→ Task to carry out
Could you write out all of the material below word for word, leaving the pictures out of your answer?

(Stored records)
··········
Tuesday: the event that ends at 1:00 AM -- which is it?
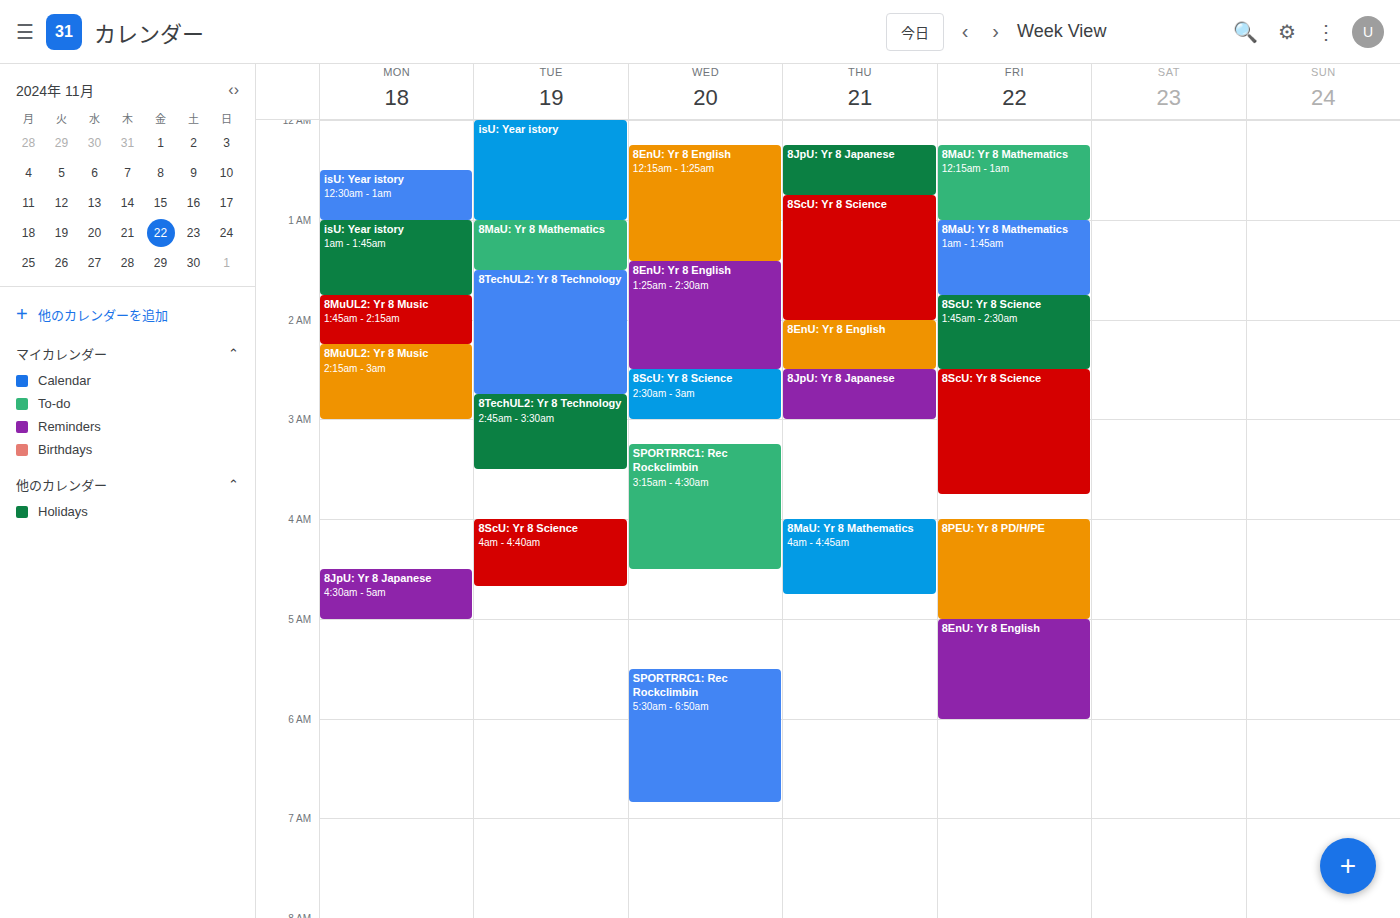
"isU: Year istory"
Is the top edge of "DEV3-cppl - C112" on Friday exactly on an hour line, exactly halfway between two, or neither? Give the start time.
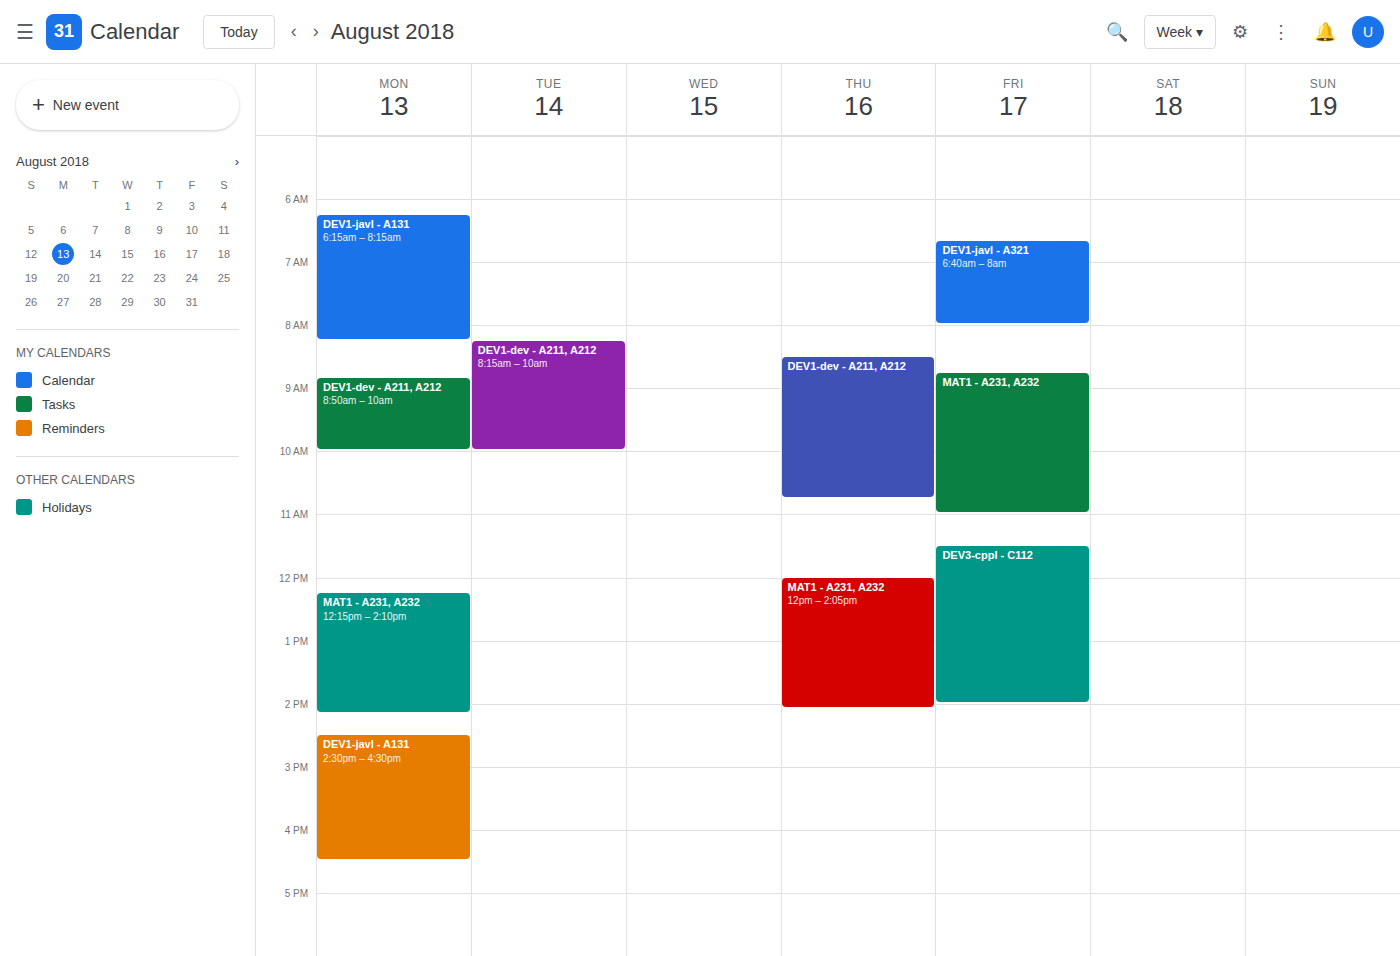
11:30 AM -- halfway between the 11 AM and 12 PM lines.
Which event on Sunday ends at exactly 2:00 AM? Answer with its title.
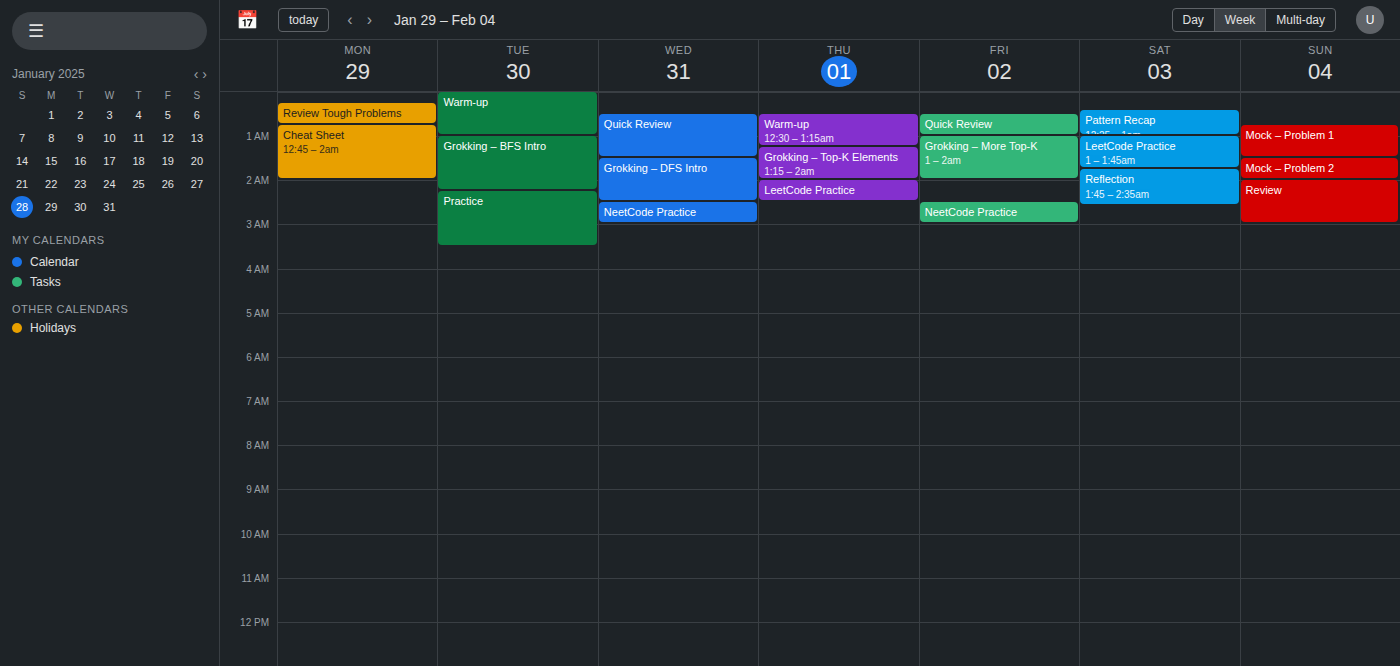
"Mock – Problem 2"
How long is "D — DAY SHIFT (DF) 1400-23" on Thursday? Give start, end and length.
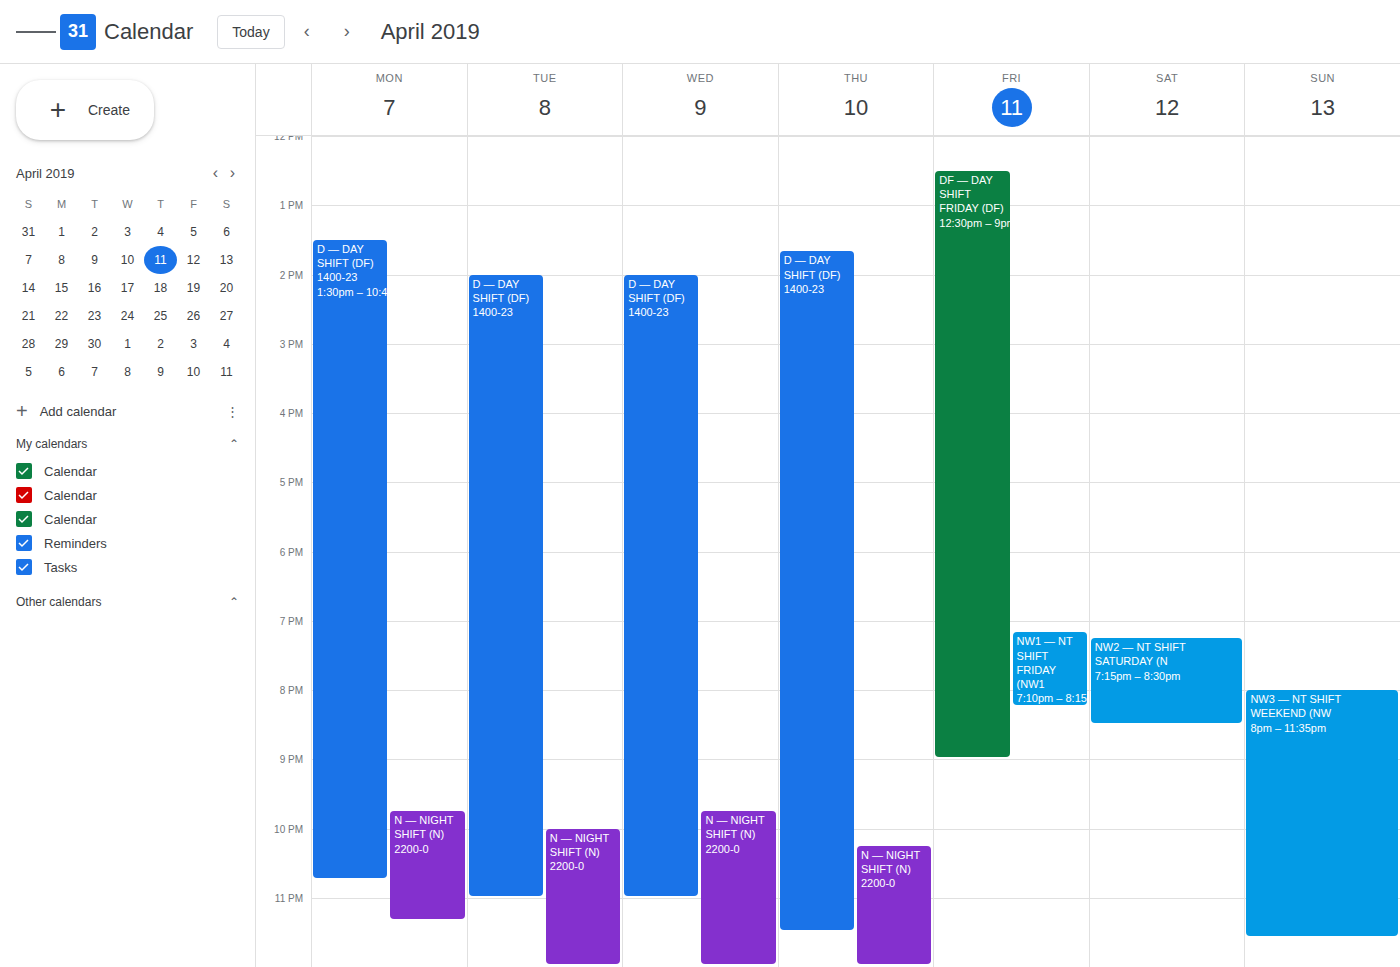
1:40 PM to 11:30 PM, 9 hours 50 minutes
··········
→ Result for this task
Tuesday: the event that ends at 1:00 AM -- which is it?
"isU: Year istory"
Is the top edge of "DEV3-cppl - C112" on Friday exactly on an hour line, exactly halfway between two, or neither? Give the start time.
11:30 AM -- halfway between the 11 AM and 12 PM lines.
Which event on Sunday ends at exactly 2:00 AM? Answer with its title.
"Mock – Problem 2"
How long is "D — DAY SHIFT (DF) 1400-23" on Thursday? Give start, end and length.
1:40 PM to 11:30 PM, 9 hours 50 minutes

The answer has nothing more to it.